Мне представляется, что власть слова и символа обладает несравненным воздействием на психику и отдельного человека, и толпы, и народа; они, эти символы и слова, которые я бы назвал сакральными, вызывают огромную энергию действия. Победа под Сталинградом тут же закрепляется введением по-гон - в Красной Армии с 6 января, а в ВМФ с 15 января 1943 года. Погоны эти - символ победы, добытой в тяжелейших боях! Так они тогда только и воспринимались. Указ о введении погон поражал смелостью и широтой государственного мышления: ведь надо было переступить через догму о том, что погоны могут быть только у белых и вообще у врагов, а красные тем и отличаются, что у нас погон сроду не было. Для нас, по существу мальчишек, это стало потрясением. Конечно, готовых погон сразу еще не было. Мы с Геной Надъярных начали проявлять максимальную активность, чтобы их заполучить, хотя и понимали, что все равно, пока организованным порядком их всем не выдадут, надевать погоны нельзя. И Гена совершил почти невероятное. Через какие-то домашние связи он достал две пары погончиков с якорьками золотистого цвета. Если бы кто-нибудь нам решился сказать, что мы становимся "золотопогонниками", мы бы рассмеялись и с чувством самодовольного превосходства ответили бы:
- Надо понимать диалектику исторического развития государства!
После Сталинграда впервые стали с определенностью поговаривать о грядущей победе и об окончании войны. Любопытно: после Москвы появилась твердая уверенность в нашей непобедимости, но она уходила в какую-то неопределенность в смысле сроков. А после Сталинграда появились сроки: годика полтора, ну два, а если второй фронт будет, то и побыстрее!
Зимой в начале 1943 года к нам в училище приезжал Илья Эренбург. Его популярность тогда была необычайно велика, номера "Красной Звезды" с его статьями зачитывались до дыр. Эренбург держался очень естественно и, я бы сказал, благородно открыто, речь его была спокойной, иногда чуточку ироничной, без лозунгов и призывов, к которым мы привыкли. Одет он был просто и удобно, и только покрой и фактура ткани его костюма были "не наши".
Эренбург долго и интересно рассказывал о своем житье в Германии и о чертах немецкого национального характера. Он с полной убежденностью (а это ведь было только начало 1943 года!) сказал:
- Немцы будут приходить сдаваться в плен строем, под командой своих фельдфебелей или офицеров и аккуратно по счету сдавать оружие. Партизанской войны они, в отличие от нас, вести не будут.

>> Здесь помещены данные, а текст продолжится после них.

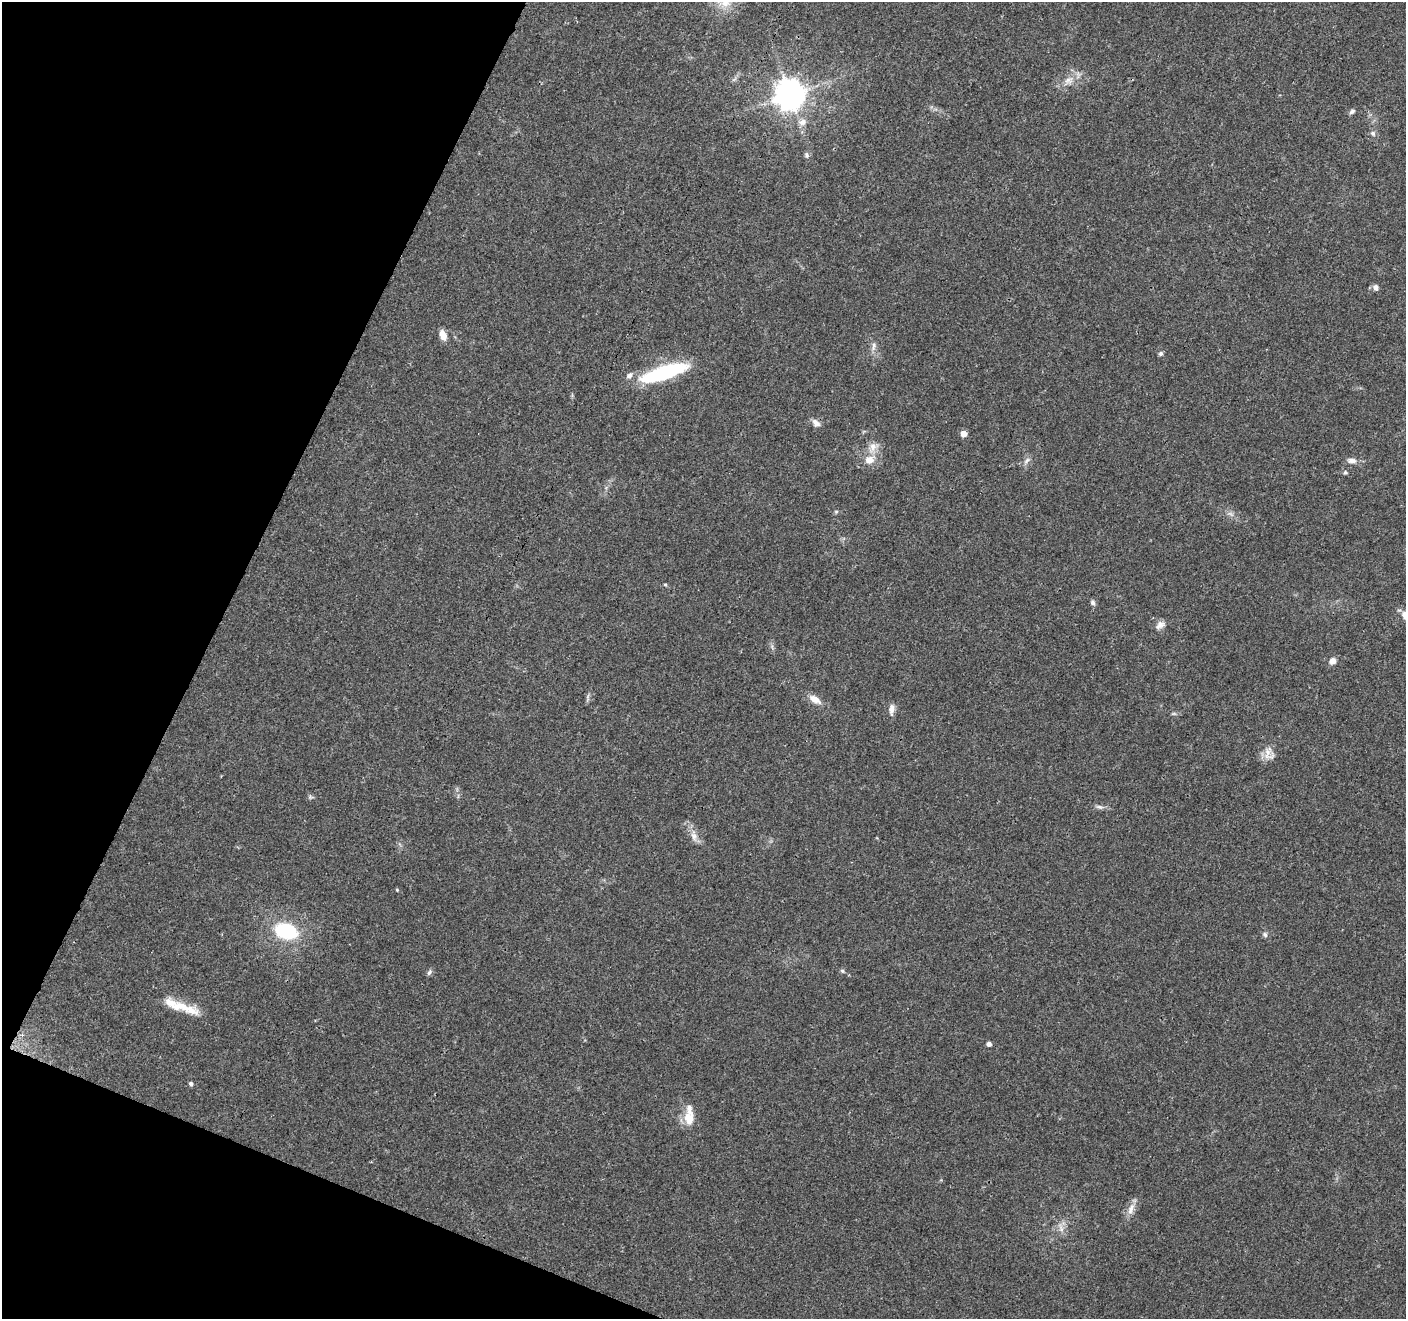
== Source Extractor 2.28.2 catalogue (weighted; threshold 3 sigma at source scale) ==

Мы до боли в ладонях аплодировали Илье Григорьевичу за это его предвидение. По достоинству же оценить это предвидение мы смогли только в 1945-м! Но для меня описываемая встреча была еще и своеобразным откровением из-за другого. Он рассказал, как в дофашистской Германии он однажды наблюдал разгон забастовки полицией. Шуцманы окружили бастовавший завод и стали вытеснять рабочих с его территории, оставив всего один выход через главные заводские ворота. Перед этими воротами находился зеленый, хорошо ухоженный газон, и поэтому забастовщикам, выбегающим с завода, надо было дальше двигаться по дорожке перед газоном направо или налево. Там-то и стояли полицейские, которые хватали забастовщиков и тут же запихивали их в полицейские машины. А дальше Эренбург сказал:
- Я стоял и наблюдал за этой сценой. Если бы кто-нибудь побежал через газон, он бы не был схвачен, там просто полиции не было. Но никто не решился пробежать по газону!

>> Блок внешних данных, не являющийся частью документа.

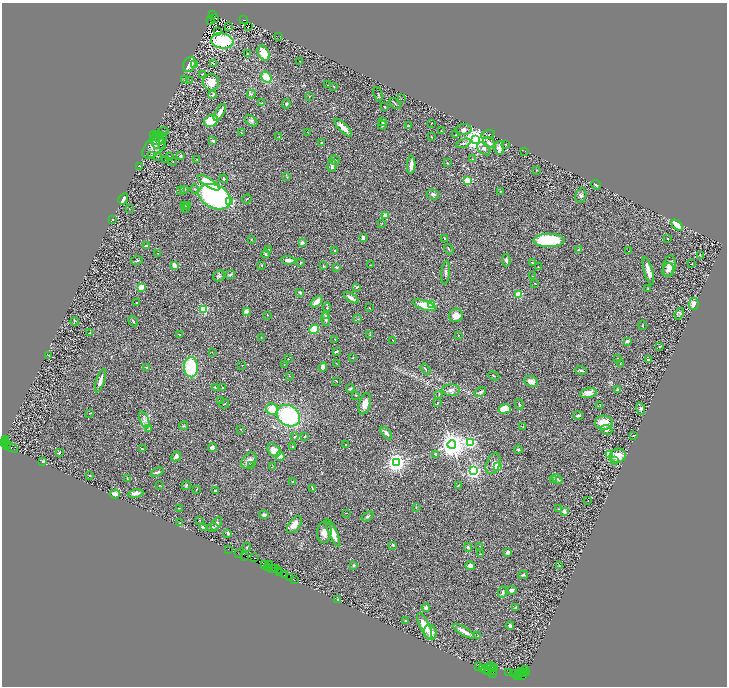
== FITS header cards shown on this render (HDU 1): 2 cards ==
NAXIS1  =                 1449
NAXIS2  =                 1368

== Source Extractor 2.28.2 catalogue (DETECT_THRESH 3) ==
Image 1449 x 1368 px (HDU 1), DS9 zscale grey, zoomed out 1/2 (1 PNG px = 2 x 2 image px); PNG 729 x 688 px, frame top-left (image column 1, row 1367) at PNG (2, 3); each listed source drawn as its Kron ellipse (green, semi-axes under 4 px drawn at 4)
Background 0.41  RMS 0.029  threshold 0.086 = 3 sigma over >= 5 px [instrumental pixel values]
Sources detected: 378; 43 cannot appear on this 1/2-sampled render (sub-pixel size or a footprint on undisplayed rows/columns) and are neither listed nor drawn; the other 335 listed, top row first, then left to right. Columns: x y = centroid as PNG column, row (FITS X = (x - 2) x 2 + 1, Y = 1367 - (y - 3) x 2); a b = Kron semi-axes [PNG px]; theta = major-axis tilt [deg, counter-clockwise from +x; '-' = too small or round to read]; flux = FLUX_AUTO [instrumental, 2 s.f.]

Через некоторое время после этой встречи я получил еще один совет в виде своеобразного афоризма, который всегда мне помогал, если я им пользовался. Конечно, этот совет не предназначался исключительно мне. Совет исходил от капитана Зурина, преподававшего нам тактику сухопутных войск. Выправка у него была великолепной, слова, произносимые им, всегда имели четкие окончания, он никогда не позволял себе суетливых движений. Карандаши, которыми он пользовался, всегда были остро отточены. Ко всему прочему манжеты, выглядывавшие из рукавов его кителя, были безупречными. Правда, мне казалось, что он для капитанского звания староват. Впоследствие всему сказанному нашлось объяснение: он служил еще в царской армии, и с началом войны был призван из запаса. Так вот, капитан Зурин говорил:
- Запомните, все сразу надо делать начисто. Никаких черновиков! Вы люди военные, у вас никогда не будет времени переделывать.

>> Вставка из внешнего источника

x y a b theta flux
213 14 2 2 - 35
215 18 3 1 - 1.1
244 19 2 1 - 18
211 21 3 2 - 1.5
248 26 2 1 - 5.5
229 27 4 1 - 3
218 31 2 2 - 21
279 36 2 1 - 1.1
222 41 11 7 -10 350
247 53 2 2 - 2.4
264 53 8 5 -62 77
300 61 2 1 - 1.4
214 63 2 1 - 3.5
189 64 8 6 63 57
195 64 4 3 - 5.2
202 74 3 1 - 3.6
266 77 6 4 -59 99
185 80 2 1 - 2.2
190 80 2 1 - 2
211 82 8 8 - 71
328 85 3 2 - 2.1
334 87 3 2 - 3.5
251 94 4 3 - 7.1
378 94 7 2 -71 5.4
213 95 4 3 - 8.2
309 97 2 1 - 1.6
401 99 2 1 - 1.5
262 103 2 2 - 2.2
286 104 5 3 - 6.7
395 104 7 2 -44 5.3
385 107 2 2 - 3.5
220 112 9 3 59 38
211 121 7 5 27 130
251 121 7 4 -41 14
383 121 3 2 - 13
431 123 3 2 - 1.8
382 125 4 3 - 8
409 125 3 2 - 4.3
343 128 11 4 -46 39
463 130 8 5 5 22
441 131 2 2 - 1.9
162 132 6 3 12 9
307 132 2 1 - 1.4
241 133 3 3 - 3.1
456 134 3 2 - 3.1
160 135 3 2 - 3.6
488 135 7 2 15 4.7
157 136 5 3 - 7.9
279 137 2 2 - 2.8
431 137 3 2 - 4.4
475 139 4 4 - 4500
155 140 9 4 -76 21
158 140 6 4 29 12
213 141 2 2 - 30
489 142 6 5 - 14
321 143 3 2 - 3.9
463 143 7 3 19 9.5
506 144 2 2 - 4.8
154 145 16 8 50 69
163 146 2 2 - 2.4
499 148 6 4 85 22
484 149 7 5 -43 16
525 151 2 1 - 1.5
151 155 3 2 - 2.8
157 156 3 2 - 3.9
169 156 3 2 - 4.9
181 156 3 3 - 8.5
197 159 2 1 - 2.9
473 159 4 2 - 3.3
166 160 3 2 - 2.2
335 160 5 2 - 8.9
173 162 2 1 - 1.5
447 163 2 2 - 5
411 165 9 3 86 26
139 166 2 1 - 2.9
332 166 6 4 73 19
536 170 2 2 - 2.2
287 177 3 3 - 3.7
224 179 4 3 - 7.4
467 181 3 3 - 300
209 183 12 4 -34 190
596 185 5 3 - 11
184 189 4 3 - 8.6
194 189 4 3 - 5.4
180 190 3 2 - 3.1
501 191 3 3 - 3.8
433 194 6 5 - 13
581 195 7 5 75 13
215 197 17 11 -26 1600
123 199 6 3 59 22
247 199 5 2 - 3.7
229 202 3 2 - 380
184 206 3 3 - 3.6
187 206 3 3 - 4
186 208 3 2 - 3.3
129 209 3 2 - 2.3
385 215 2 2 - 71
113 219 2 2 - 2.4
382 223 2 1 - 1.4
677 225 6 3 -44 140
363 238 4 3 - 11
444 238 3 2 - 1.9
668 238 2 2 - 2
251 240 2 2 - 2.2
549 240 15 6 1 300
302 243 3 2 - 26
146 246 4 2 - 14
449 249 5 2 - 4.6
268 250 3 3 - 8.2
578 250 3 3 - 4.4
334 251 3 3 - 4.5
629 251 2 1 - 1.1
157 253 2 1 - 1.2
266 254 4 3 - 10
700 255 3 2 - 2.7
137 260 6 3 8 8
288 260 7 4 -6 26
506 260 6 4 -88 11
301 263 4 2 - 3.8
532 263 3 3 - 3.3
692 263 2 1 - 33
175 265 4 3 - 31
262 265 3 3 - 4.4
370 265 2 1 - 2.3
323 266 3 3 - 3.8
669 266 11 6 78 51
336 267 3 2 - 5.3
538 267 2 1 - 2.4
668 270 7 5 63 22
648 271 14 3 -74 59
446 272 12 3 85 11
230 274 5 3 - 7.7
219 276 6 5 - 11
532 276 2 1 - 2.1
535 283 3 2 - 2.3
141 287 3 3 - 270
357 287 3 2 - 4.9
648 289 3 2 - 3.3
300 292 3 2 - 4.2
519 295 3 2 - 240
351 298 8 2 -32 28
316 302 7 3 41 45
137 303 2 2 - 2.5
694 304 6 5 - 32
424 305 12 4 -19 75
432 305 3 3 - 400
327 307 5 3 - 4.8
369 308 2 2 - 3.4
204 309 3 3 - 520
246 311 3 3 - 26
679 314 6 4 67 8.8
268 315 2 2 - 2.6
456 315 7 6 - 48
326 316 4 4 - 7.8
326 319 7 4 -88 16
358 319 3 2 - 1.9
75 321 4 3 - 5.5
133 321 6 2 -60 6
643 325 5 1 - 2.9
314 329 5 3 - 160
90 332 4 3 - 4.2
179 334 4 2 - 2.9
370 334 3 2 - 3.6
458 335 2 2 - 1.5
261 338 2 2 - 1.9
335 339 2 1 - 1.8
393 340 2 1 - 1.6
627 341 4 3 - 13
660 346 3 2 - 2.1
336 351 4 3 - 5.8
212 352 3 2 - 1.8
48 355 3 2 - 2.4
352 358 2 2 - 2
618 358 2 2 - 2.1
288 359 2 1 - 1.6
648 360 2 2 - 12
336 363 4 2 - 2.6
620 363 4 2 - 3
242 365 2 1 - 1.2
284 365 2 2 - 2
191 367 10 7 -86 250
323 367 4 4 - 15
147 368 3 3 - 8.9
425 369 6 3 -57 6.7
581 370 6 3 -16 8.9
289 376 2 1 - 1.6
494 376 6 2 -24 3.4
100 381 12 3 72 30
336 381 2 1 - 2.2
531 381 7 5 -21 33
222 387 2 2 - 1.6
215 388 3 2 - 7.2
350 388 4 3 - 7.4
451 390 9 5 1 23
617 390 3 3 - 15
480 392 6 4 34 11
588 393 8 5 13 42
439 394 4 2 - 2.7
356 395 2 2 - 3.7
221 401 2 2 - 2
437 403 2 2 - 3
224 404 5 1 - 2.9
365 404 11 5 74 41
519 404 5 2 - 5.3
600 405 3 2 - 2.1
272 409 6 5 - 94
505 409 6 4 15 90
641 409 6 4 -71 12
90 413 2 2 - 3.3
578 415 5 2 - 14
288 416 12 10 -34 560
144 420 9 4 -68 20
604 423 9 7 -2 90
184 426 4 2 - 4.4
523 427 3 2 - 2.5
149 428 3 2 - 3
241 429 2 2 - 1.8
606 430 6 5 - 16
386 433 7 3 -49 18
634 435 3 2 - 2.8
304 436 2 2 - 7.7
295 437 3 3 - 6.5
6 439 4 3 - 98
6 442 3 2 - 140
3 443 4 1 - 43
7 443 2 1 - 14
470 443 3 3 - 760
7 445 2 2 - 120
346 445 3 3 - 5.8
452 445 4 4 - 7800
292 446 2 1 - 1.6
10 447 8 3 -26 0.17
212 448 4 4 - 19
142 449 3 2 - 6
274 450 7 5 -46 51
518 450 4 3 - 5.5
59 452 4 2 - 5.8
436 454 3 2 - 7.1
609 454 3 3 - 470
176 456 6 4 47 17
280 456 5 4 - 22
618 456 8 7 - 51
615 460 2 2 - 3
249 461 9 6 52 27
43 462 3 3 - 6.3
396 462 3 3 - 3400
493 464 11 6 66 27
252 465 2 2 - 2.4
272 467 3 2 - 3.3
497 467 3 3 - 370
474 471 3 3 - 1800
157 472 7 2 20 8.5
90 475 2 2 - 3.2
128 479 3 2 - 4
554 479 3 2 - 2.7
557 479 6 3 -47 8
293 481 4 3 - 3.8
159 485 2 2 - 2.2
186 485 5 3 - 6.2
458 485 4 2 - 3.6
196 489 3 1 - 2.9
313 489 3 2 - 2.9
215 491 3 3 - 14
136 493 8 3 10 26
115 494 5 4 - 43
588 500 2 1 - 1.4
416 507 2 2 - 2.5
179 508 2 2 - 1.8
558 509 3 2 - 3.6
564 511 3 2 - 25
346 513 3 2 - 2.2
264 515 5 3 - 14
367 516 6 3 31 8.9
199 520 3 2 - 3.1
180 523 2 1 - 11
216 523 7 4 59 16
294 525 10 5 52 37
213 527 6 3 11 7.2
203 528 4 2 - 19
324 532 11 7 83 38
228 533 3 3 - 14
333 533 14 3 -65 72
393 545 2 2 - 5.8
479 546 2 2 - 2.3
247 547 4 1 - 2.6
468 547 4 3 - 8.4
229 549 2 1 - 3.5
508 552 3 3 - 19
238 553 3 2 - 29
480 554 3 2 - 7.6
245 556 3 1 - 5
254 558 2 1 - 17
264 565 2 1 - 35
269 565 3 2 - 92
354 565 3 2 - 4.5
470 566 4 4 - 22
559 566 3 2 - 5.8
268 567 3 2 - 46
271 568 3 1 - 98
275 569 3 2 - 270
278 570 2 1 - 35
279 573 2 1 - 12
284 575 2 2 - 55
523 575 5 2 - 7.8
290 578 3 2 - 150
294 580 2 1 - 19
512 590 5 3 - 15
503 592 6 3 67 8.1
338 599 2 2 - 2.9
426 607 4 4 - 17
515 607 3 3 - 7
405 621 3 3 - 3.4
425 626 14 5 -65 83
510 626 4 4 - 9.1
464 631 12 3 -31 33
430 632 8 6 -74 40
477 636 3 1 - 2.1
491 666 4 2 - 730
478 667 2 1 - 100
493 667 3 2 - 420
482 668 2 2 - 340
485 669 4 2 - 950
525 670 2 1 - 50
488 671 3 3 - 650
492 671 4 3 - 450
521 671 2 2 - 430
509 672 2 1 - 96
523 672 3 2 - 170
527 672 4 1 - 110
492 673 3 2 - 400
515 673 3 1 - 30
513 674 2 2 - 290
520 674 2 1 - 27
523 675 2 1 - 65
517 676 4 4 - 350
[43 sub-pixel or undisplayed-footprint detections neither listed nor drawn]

15 мая 1943 года в газетах появилось сообщение о роспуске Коминтерна (Третьего Коммунистического Интернационала), которое было принято президиумом его исполкома из-за, как писалось, "изменившихся условий деятельности компартий". Этот роспуск тогда мне представлялся как формальная уступка нашим военным союзникам, не более того. В сообщении говорилось и о создании Информационного бюро коммунистических партий - Коминформа. Последний просуществовал недолго, но Коминтерн так и не воссоздавался больше. Именно с того времени ВКП(б) перестала даже эфемерно принадлежать и, следовательно, быть подотчетной интернациональному объединению коммунистов, партия стала совершенно самостоятельной государственной структурой. Так было сказано последнее "прости" такой романтической и такой безоглядной идее - идее Всемирной Пролетарской Революции. Это "прости" почти не было слышно в громоподобных потрясениях Второй мировой войны.
Летние указы Президиума Верховного Совета (24 июля и 10 августа) ввели в военный,
а точнее во всеобщий обиход слово офицер. Эффект был потрясающий, почти такой
же, как при введении погон.
Вилька все это время оставался в Сибири, их спецшколу никуда не переводили и
нам оставалось только переписываться. У меня сохранилось (видимо, перст судьбы)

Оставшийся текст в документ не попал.